Unitの概念により、OceanBaseデータベースの物理的概念と論理的概念が関連付けられました。各テナントは複数のUnitを持ち、複数のゾーンの複数のノード上に分散配置されます。また、各ノード上には複数のUnitが配置され、これらのUnitは異なるテナントに属します。要約すると、クラスタはノードで構成され、ノードはUnitのコンテナです。テナントはUnitで構成され、Unitはデータベースオブジェクトのコンテナです。
テナント作成時にRESOURCE_POOL_LISTを設定することで、そのテナントが関連付けるリソースプールを指定でき、結果としてそのテナントは指定されたリソースプールのUnitを保有します。例えば、テナントaのRESOURCE_POOL_LIST=('a_pool')を設定すると、そのデプロイメント図は以下のようになります:
このテナントは3つのゾーンにデプロイされ、各ゾーンには2つのUnitがあります。a_poolのUnit_CONFIG_IDパラメータを調整することで、テナントの物理リソースを動的に調整できます。

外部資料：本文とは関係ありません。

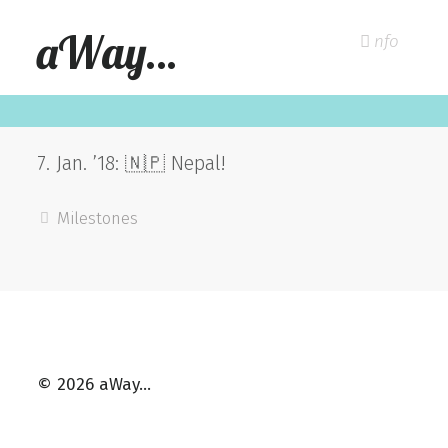
aWay…
nfo
7. Jan. ’18: 🇳🇵 Nepal!
Milestones
© 2026 aWay…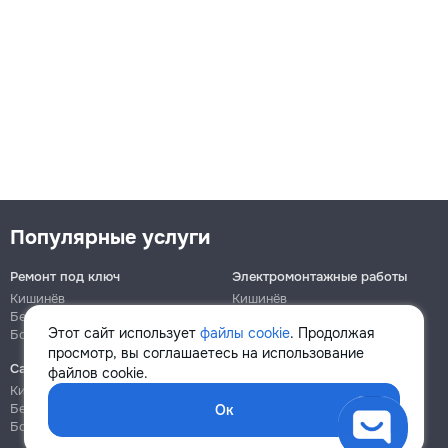
Популярные услуги
Ремонт под ключ
Электромонтажные работы
Кишинёв
Кишинёв
Бельцы
Бельцы
Этот сайт использует
файлы cookie
. Продолжая
Ботаника
Ботаника
просмотр, вы соглашаетесь на использование
Сантехнические работы
Сборка и ремонт мебели
файлов cookie.
Кишинёв
Кишинёв
Бельцы
Бельцы
Ок
Ботаника
Ботаника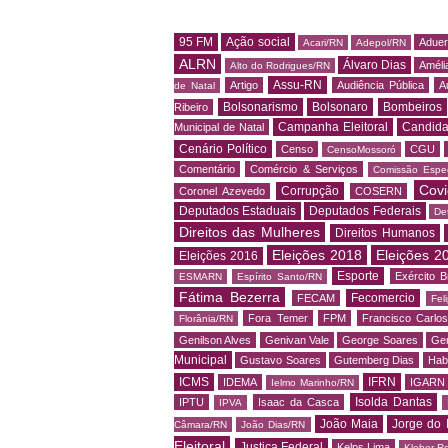
95 FM
Ação social
Adue
Acari/RN
Adepol/RN
ALRN
Álvaro Dias
Amélia
Alto do Rodrigues/RN
Assu-RN
Artigo
Audiência Pública
A
de Natal
Bolsonarismo
Bolsonaro
Bombeiros
Ribeiro
Campanha Eleitoral
Candida
Municipal de Natal
Cenário Político
Censo
CGU
CensoMossoró
Comentário
Comércio & Serviços
Comissão Espec
Covi
Corrupção
Coronel Azevedo
COSERN
Deputados Estaduais
Deputados Federais
De
Direitos das Mulheres
Direitos Humanos
Eleições 2018
Eleições 2
Eleições 2016
Esporte
Exército Br
ESMARN
Espírito Santo/RN
Fátima Bezerra
Fecomercio
FECAM
Fel
Fora Temer
FPM
Francisco Carlo
Florânia/RN
Genilson Alves
Genivan Vale
George Soares
Ger
Municipal
Gustavo Soares
Gutemberg Dias
Hab
ICMS
IFRN
IDEMA
IGARN
Ielmo Marinho/RN
Isolda Dantas
IPTU
Isaac da Casca
IPVA
João Maia
Jorge do 
Câmara/RN
João Dias/RN
Eleitoral
Justiça Federal
Kelps Lima
Kleber R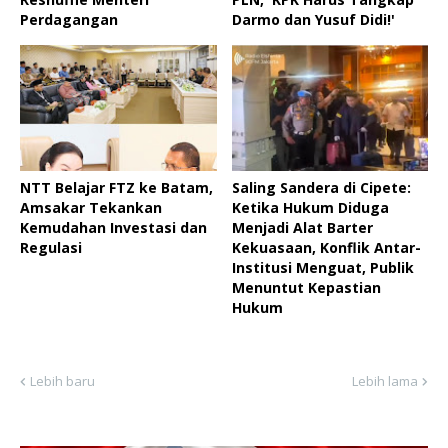
Perdagangan
Darmo dan Yusuf Didi!'
NTT Belajar FTZ ke Batam,
Saling Sandera di Cipete:
Amsakar Tekankan
Ketika Hukum Diduga
Kemudahan Investasi dan
Menjadi Alat Barter
Regulasi
Kekuasaan, Konflik Antar-
Institusi Menguat, Publik
Menuntut Kepastian
Hukum
Lebih baru
Lebih lama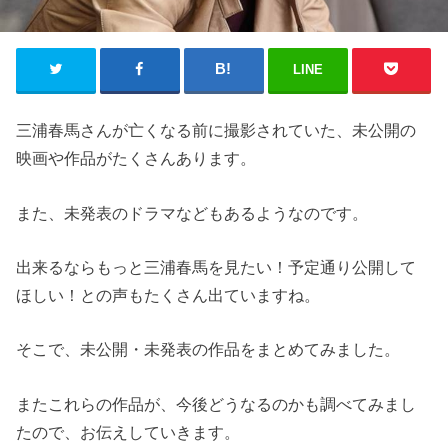
LINE
三浦春馬さんが亡くなる前に撮影されていた、未公開の
映画や作品がたくさんあります。
また、未発表のドラマなどもあるようなのです。
出来るならもっと三浦春馬を見たい！予定通り公開して
ほしい！との声もたくさん出ていますね。
そこで、未公開・未発表の作品をまとめてみました。
またこれらの作品が、今後どうなるのかも調べてみまし
たので、お伝えしていきます。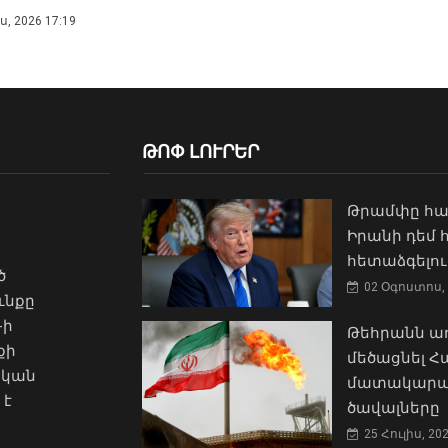
, 2026 17:19
ԹՈՓ ԼՈՒՐԵՐ
Թրամփը հա
Իրանի դեմ
հետաձգելու
ծ
02 Օգոստոս, 
ւնքը
-ի
Թեհրանն առ
քի
մեծացնել 
ական
մատակարա
 է
ծավալները
25 Հուլիս, 20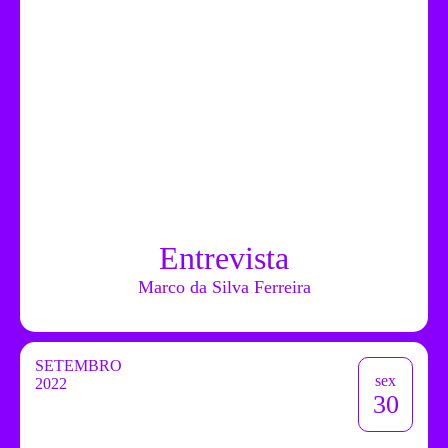
Entrevista
Marco da Silva Ferreira
SETEMBRO
sex
2022
30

また、Unitを同一ゾーン内の異なるノードに配置すること(Unit移行と呼ばれる)で、ゾーン内の異なるノード間のロードバランシングを実現できます。ノード障害発生時には、その上のUnitを同一ゾーン内の他のノードに移行することで、自動ディザスタリカバリと復旧を実現します。Unitを異なるゾーンに配置すること(テナントのLocality属性を変更すること)で、テナントのデプロイメントモードを調整し、「同一リージョン内3データセンター」、「2リージョン・3データセンター」、「3リージョン・5データセンター」など、さまざまなディザスタリカバリレベルを実現できます。